Berbeda dengan adat pernikahan di banyak daerah, dalam tradisi kawin culik, seorang pria yang ingin menikahi perempuan pujaannya harus terlebih dahulu menculik sang wanita dari rumahnya pada malam hari. Setelah itu, sang gadis akan dibawa ke rumah kerabat dekat untuk menghindari keributan. Rencana penculikan ini bukanlah hal yang terbuka, namun hanya pasangan calon pengantin dan beberapa kerabat dekat yang mengetahui rencananya. Tujuannya untuk menjaga agar tidak terjadi keributan yang bisa menggagalkan prosesi tersebut. Jika kekacauan terjadi, sang pria harus siap membayar denda.
Setelah penculikan, keluarga pria diwajibkan melapor kepada kepala dusun di mana sang gadis berasal untuk memberi tahu orang tua bahwa anak mereka telah “diculik”. Tahapan ini disebut Selabar dan Majetik. Selanjutnya, tahapan Nuntut Wali dilaksanakan, di mana keluarga pria mengutus perwakilan untuk meminta izin kepada keluarga wanita agar mereka bisa menjadi wali dalam akad nikah. Proses berlanjut dengan tahapan Sorong Serah Aji Krame, yang melibatkan saksi-saksi penting, mulai dari kepala dusun hingga masyarakat setempat.
Tradisi ini berakhir pada tahapan Mbales Ones Nae, sebuah acara silaturahmi yang mempererat hubungan antara kedua keluarga. Di sini, kedua belah pihak saling mengenal lebih dekat, sehingga hubungan antar keluarga menjadi lebih harmonis.

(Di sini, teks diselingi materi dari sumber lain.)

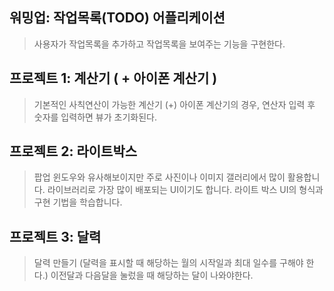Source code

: ## 워밍업: 작업목록(TODO) 어플리케이션
 > 사용자가 작업목록을 추가하고 작업목록을 보여주는 기능을 구현한다.

## 프로젝트 1: 계산기 ( + 아이폰 계산기 )
> 기본적인 사칙연산이 가능한 계산기
> (+) 아이폰 계산기의 경우, 연산자 입력 후 숫자를 입력하면 뷰가 초기화된다.

## 프로젝트 2: 라이트박스
> 팝업 윈도우와 유사해보이지만 주로 사진이나 이미지 갤러리에서 많이 활용합니다. 라이브러리로 가장 많이 배포되는 UI이기도 합니다. 라이트 박스 UI의 형식과 구현 기법을 학습합니다.
>

## 프로젝트 3: 달력
> 달력 만들기 (달력을 표시할 때 해당하는 월의 시작일과 최대 일수를 구해야 한다.)
> 이전달과 다음달을 눌렀을 때 해당하는 달이 나와야한다.

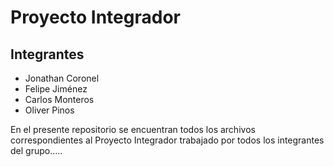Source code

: # Proyecto Integrador
## Integrantes 
+ Jonathan Coronel
+ Felipe Jiménez
+ Carlos Monteros
+ Oliver Pinos

En el presente repositorio se encuentran todos los archivos correspondientes al Proyecto Integrador trabajado por todos los integrantes del grupo.....
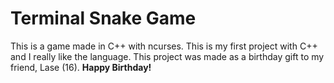 # Terminal Snake Game
This is a game made in C++ with ncurses. This is my first project with C++ and I really like the language. This project was made as a birthday gift to my friend, Lase (16). <b>Happy Birthday!</b>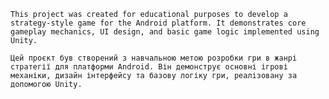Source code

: 	This project was created for educational purposes to develop a strategy-style game for the Android platform. It demonstrates core gameplay mechanics, UI design, and basic game logic implemented using Unity.

	Цей проєкт був створений з навчальною метою розробки гри в жанрі стратегії для платформи Android. Він демонструє основні ігрові механіки, дизайн інтерфейсу та базову логіку гри, реалізовану за допомогою Unity.
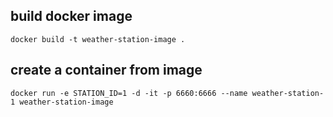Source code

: ## build docker image
`docker build -t weather-station-image .`

## create a container from image
`docker run -e STATION_ID=1 -d -it -p 6660:6666 --name weather-station-1 weather-station-image`

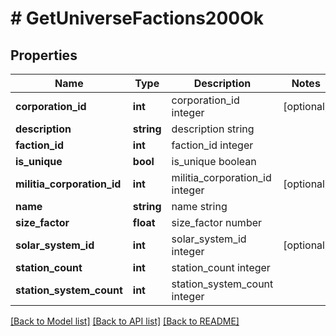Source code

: # # GetUniverseFactions200Ok

## Properties

Name | Type | Description | Notes
------------ | ------------- | ------------- | -------------
**corporation_id** | **int** | corporation_id integer | [optional]
**description** | **string** | description string |
**faction_id** | **int** | faction_id integer |
**is_unique** | **bool** | is_unique boolean |
**militia_corporation_id** | **int** | militia_corporation_id integer | [optional]
**name** | **string** | name string |
**size_factor** | **float** | size_factor number |
**solar_system_id** | **int** | solar_system_id integer | [optional]
**station_count** | **int** | station_count integer |
**station_system_count** | **int** | station_system_count integer |

[[Back to Model list]](../../README.md#models) [[Back to API list]](../../README.md#endpoints) [[Back to README]](../../README.md)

Menariknya, dalam masyarakat Suku Sasak, seorang wanita dianggap belum siap menikah meskipun telah diculik jika ia belum mampu menenun sarung tradisional. Sarung tenun pertama yang dihasilkan akan diberikan sebagai seserahan kepada orang tua sebagai tanda bahwa gadis tersebut telah dewasa dan siap untuk menikah.
Salah seorang warga Dusun Sade, Hariadi, menjelaskan bahwa meskipun seorang gadis sudah diculik, jika ia belum bisa membuat sarung tenun, ia belum bisa dinikahkan. “Sarung tenun itu akan diserahkan kepada orang tua sebagai simbol ia telah dewasa dan siap menikah,” ujarnya.
Jika ada gadis yang diculik namun belum bisa menenun, ia akan diajarkan terlebih dahulu hingga bisa menenun, baru kemudian dinikahkan. Hal ini menunjukkan bahwa dalam tradisi ini, kedewasaan dan kesiapan menikah tidak hanya diukur dari usia, tetapi juga keterampilan dan kesiapan mental seseorang.
Tradisi kawin culik ini bukan hanya sekadar ritual pernikahan, tetapi juga mencerminkan nilai-nilai kedewasaan, keharmonisan keluarga, dan penghormatan terhadap adat yang telah turun temurun dilestarikan oleh masyarakat Suku Sasak.